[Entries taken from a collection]
+++
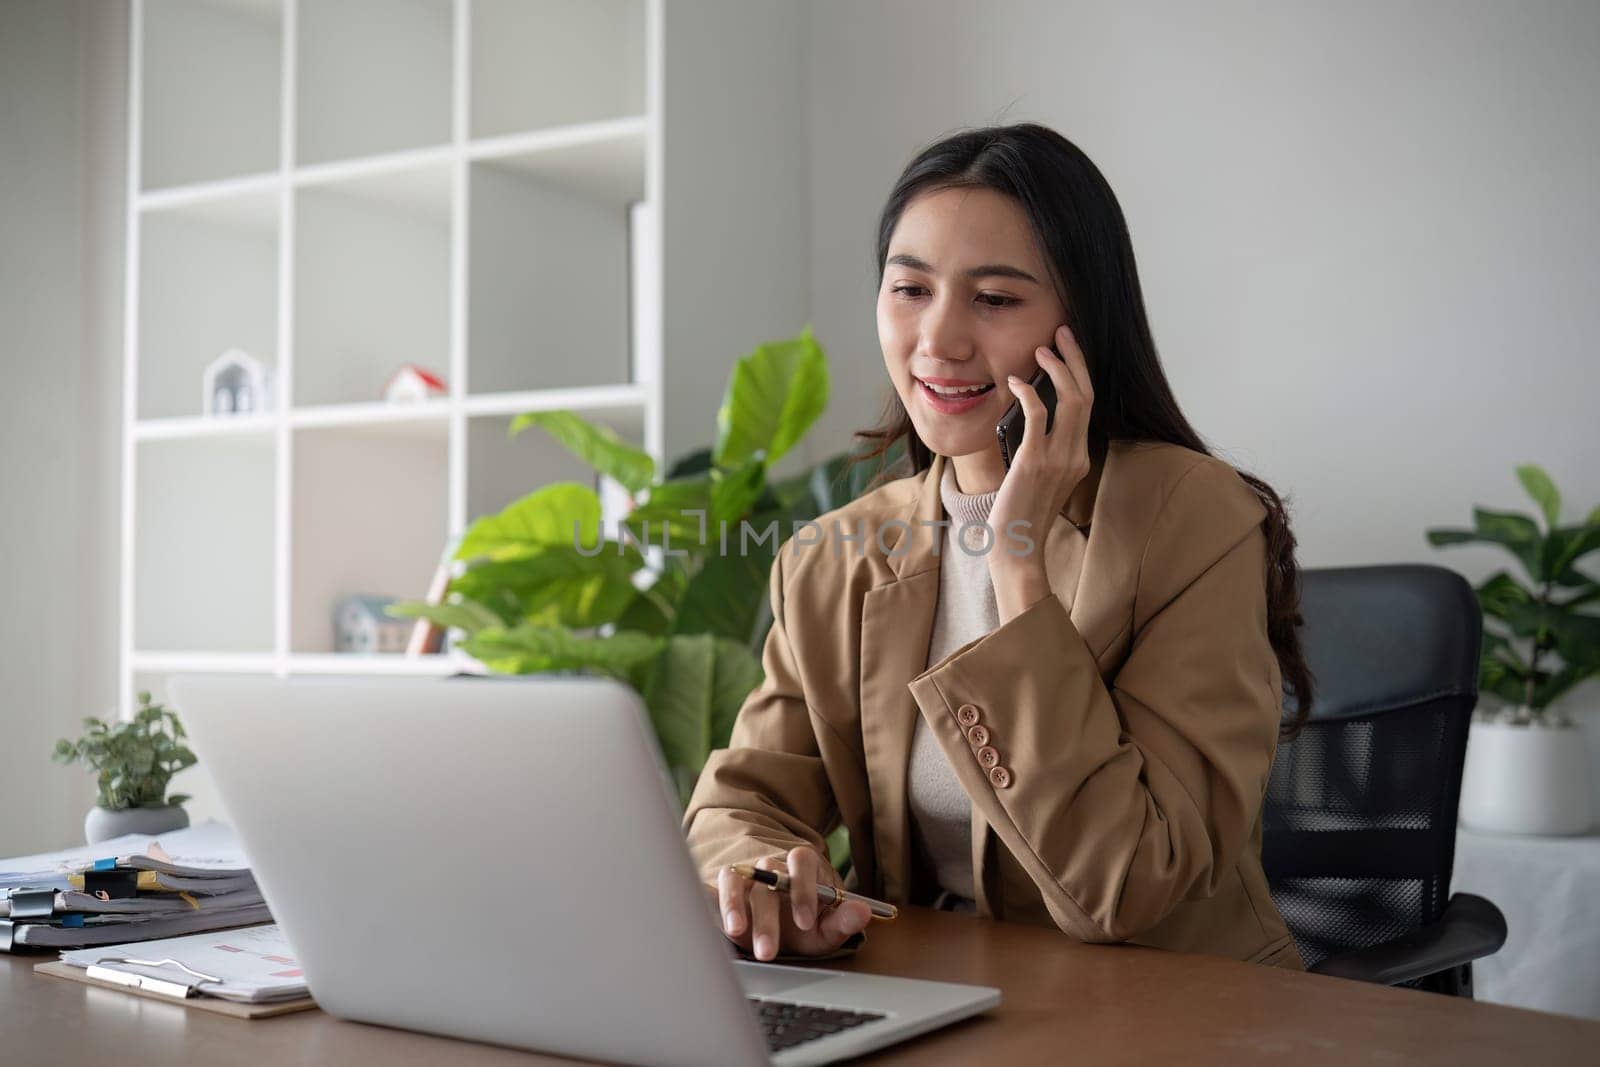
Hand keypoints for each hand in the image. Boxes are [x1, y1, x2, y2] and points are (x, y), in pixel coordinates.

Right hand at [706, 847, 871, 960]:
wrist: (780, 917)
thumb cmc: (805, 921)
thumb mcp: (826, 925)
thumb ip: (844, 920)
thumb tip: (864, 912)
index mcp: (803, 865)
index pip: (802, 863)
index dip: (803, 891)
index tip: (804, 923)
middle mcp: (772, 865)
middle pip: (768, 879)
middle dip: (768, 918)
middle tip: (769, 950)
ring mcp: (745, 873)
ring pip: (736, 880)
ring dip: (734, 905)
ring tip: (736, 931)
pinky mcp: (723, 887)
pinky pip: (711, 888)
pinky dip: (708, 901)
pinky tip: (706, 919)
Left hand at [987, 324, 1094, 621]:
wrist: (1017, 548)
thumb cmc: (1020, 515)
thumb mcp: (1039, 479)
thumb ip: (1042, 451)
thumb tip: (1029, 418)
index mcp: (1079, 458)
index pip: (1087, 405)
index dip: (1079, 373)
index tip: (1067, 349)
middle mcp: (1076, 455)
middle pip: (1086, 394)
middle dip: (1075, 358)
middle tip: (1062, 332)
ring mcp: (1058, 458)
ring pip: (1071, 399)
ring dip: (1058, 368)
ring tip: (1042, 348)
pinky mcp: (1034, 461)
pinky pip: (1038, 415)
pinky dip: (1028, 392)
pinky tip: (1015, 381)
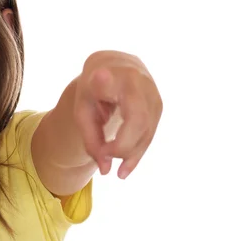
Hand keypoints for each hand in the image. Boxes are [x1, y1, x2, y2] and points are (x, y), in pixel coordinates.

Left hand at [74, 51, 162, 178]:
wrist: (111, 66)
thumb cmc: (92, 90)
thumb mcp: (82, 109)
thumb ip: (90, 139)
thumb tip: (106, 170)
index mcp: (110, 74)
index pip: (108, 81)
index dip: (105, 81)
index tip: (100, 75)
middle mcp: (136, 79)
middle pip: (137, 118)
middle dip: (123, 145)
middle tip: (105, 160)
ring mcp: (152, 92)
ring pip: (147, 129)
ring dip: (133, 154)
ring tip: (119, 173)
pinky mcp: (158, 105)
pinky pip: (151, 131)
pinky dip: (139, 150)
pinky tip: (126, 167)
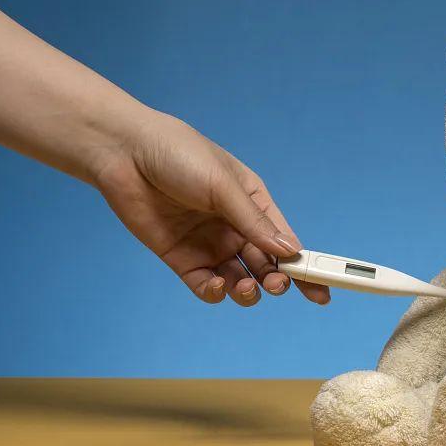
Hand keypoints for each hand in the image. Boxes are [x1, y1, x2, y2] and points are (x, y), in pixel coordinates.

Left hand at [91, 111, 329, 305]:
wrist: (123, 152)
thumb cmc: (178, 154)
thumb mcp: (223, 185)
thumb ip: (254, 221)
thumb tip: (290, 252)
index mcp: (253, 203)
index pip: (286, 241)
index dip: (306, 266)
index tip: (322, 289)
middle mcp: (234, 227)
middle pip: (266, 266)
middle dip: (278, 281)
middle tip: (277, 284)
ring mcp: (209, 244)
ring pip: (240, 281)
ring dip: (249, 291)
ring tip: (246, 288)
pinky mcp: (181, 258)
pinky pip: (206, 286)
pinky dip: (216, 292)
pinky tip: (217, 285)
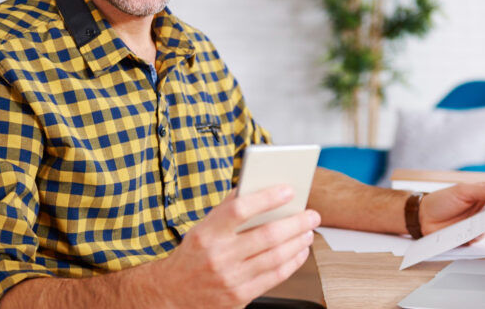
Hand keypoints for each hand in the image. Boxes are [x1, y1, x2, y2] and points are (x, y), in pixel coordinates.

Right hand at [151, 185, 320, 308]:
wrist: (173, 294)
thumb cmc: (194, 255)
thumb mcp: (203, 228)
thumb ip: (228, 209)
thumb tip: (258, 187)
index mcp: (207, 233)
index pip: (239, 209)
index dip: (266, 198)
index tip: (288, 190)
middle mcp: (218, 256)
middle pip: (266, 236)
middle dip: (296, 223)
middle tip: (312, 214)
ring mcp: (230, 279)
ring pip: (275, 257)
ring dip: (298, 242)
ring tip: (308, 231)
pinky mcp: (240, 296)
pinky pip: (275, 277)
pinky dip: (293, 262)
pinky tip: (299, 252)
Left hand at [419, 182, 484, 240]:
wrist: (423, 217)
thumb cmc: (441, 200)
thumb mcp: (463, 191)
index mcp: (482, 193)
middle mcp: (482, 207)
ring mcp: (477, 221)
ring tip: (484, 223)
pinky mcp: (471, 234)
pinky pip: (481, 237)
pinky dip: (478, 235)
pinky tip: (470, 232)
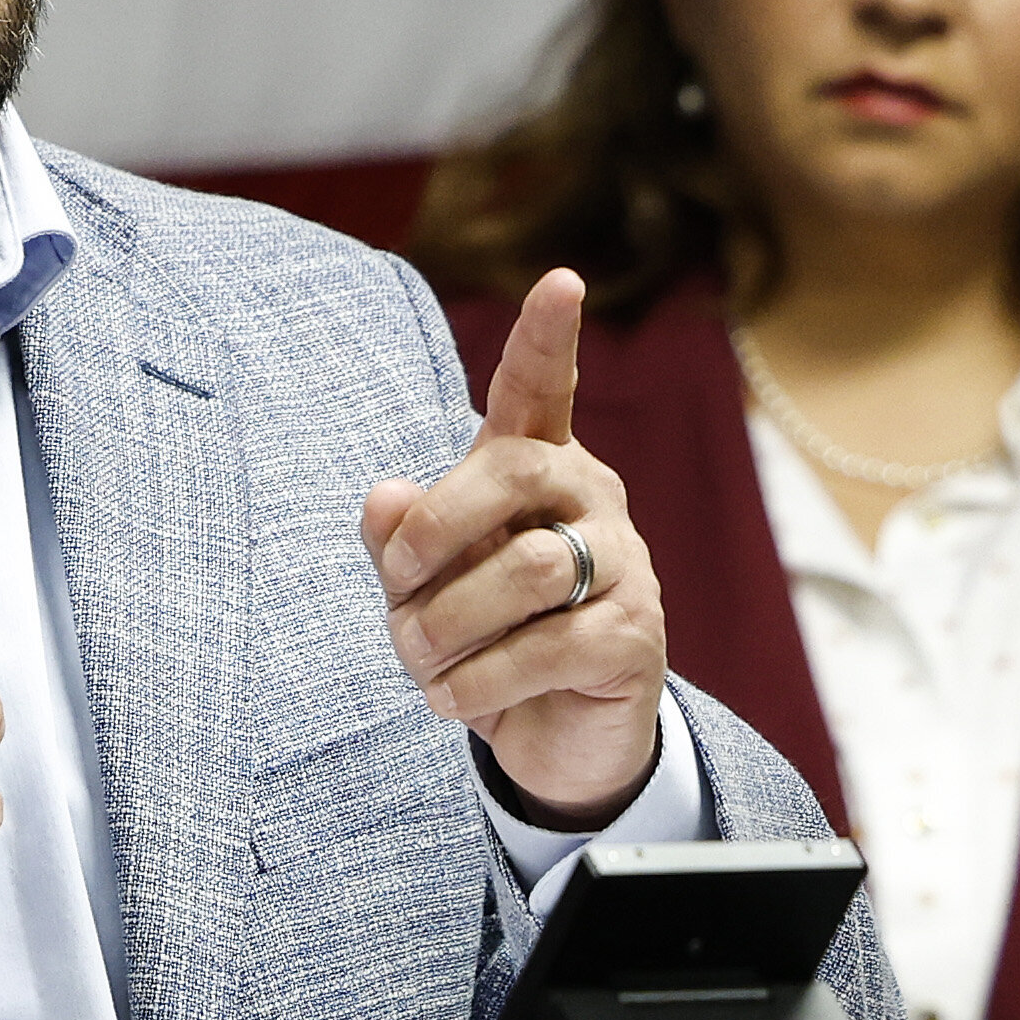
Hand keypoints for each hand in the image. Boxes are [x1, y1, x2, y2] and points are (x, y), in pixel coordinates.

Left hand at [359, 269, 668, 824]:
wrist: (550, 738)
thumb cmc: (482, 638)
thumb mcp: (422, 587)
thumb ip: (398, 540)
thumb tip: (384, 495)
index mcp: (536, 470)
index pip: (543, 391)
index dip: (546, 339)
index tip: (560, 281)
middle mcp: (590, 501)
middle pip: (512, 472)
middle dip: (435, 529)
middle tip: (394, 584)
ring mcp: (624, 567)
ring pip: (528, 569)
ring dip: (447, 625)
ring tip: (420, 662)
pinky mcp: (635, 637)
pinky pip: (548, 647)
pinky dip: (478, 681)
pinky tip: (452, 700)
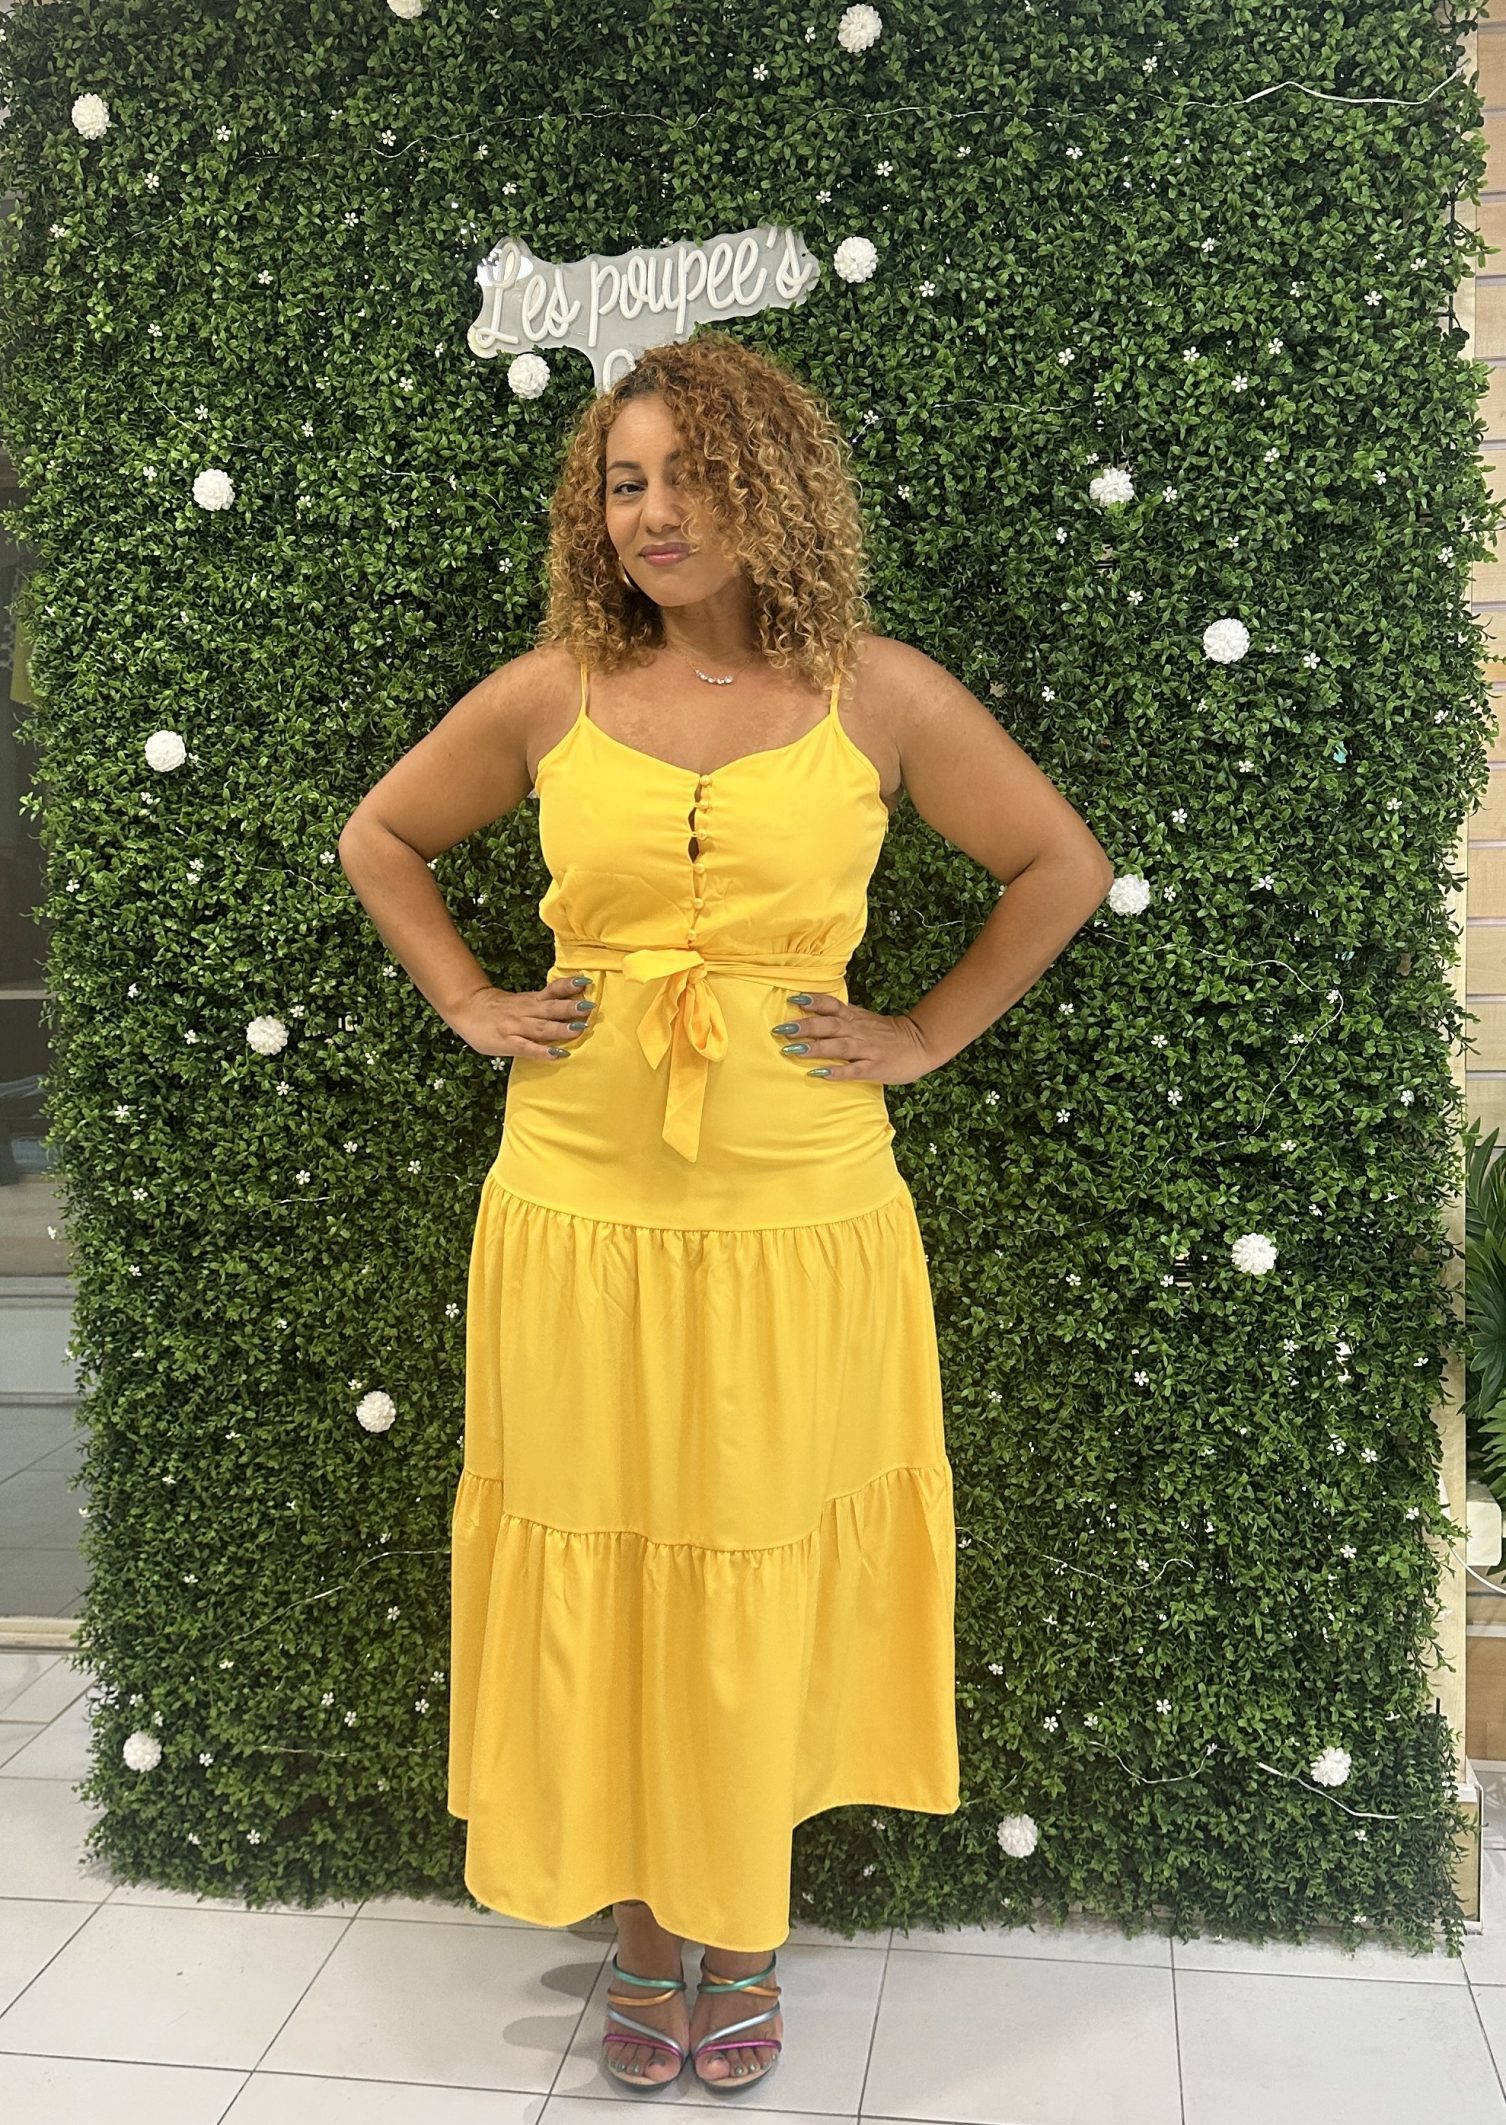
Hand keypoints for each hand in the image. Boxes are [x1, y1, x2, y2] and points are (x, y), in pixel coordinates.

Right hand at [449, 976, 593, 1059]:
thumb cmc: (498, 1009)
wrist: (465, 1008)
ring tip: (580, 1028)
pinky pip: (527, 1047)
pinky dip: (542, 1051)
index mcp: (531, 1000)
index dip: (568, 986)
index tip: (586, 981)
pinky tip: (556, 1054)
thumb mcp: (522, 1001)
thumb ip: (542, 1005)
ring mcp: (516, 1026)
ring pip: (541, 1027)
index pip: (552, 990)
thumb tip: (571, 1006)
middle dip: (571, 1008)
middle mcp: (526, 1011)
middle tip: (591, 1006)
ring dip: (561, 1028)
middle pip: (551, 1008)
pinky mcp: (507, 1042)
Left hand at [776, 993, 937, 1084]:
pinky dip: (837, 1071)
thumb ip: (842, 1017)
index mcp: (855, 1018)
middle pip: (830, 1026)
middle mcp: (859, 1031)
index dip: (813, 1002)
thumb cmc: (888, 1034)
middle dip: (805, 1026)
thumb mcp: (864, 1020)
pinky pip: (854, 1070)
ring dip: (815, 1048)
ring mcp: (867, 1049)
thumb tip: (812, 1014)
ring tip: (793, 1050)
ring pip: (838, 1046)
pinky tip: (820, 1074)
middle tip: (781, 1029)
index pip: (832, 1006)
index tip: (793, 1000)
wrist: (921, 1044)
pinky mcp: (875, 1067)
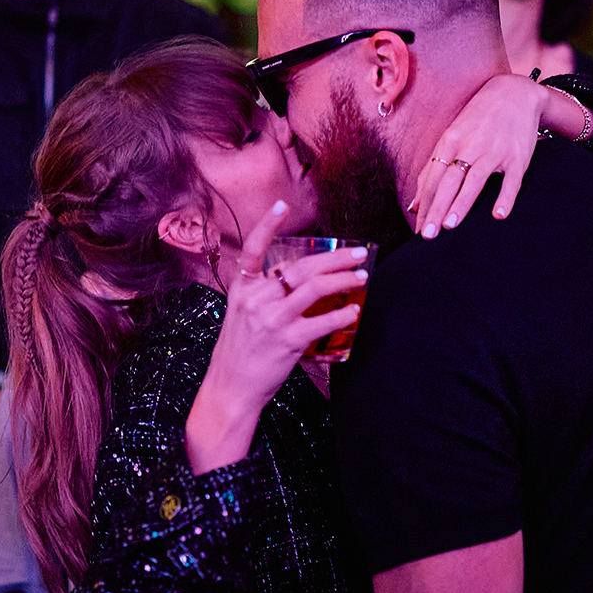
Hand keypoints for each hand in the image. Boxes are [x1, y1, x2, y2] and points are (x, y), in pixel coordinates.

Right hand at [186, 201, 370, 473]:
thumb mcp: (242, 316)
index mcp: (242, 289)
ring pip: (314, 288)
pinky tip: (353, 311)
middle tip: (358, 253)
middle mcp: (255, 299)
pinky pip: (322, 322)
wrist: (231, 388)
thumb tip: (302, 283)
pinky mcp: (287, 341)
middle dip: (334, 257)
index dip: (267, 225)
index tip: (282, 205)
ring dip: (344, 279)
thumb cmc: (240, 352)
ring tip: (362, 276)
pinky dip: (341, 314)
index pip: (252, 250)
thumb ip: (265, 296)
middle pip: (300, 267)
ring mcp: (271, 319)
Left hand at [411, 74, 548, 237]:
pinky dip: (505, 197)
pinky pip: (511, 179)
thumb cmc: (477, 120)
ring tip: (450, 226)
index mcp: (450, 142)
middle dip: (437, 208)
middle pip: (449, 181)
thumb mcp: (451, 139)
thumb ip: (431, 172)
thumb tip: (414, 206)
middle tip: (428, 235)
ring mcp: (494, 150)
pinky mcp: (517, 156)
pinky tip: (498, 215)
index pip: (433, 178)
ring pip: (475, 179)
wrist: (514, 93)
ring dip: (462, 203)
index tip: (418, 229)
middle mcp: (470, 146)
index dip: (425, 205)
+++
#### Task to complete:
Look above for the line with "middle dip: (768, 918)" and the line with "middle mcp: (136, 79)"; set down those two lines and all lines between them exactly, without pictures and without anything else.

#### Written solution:
middle dip: (768, 918)
middle tip: (769, 950)
ring mcp: (745, 873)
ring pip: (736, 880)
ring dip: (734, 905)
ring tip: (736, 931)
pinky mcp: (723, 887)
pinky pip: (711, 888)
pinky dip: (708, 901)
pinky tip: (706, 919)
Left hand at [987, 324, 1094, 621]:
wrist: (1017, 548)
thumb cmc: (1020, 515)
thumb mcp: (1039, 479)
thumb ip: (1042, 451)
thumb tip: (1029, 418)
index mcp: (1079, 458)
index pip: (1087, 405)
index dip: (1079, 373)
index tip: (1067, 349)
middle mcp: (1076, 455)
middle pip: (1086, 394)
middle dip: (1075, 358)
middle tip: (1062, 332)
ring mcp: (1058, 458)
ring pip: (1071, 399)
ring dip: (1058, 368)
ring tip: (1042, 348)
pinky mcp: (1034, 461)
pinky pip: (1038, 415)
pinky dip: (1028, 392)
pinky tip: (1015, 381)
Hand keypoints for each hand in the image. Boxes are [x1, y1, x2, y2] and points are (x, y), in pixel coordinates.

Left hand at [74, 51, 162, 178]:
wrist: (111, 66)
thumb cmc: (92, 90)
thumb mcp: (82, 109)
thumb ip: (90, 139)
thumb tip: (106, 170)
index mcp: (110, 74)
index pip: (108, 81)
index dip: (105, 81)
index tip: (100, 75)
middle mcp: (136, 79)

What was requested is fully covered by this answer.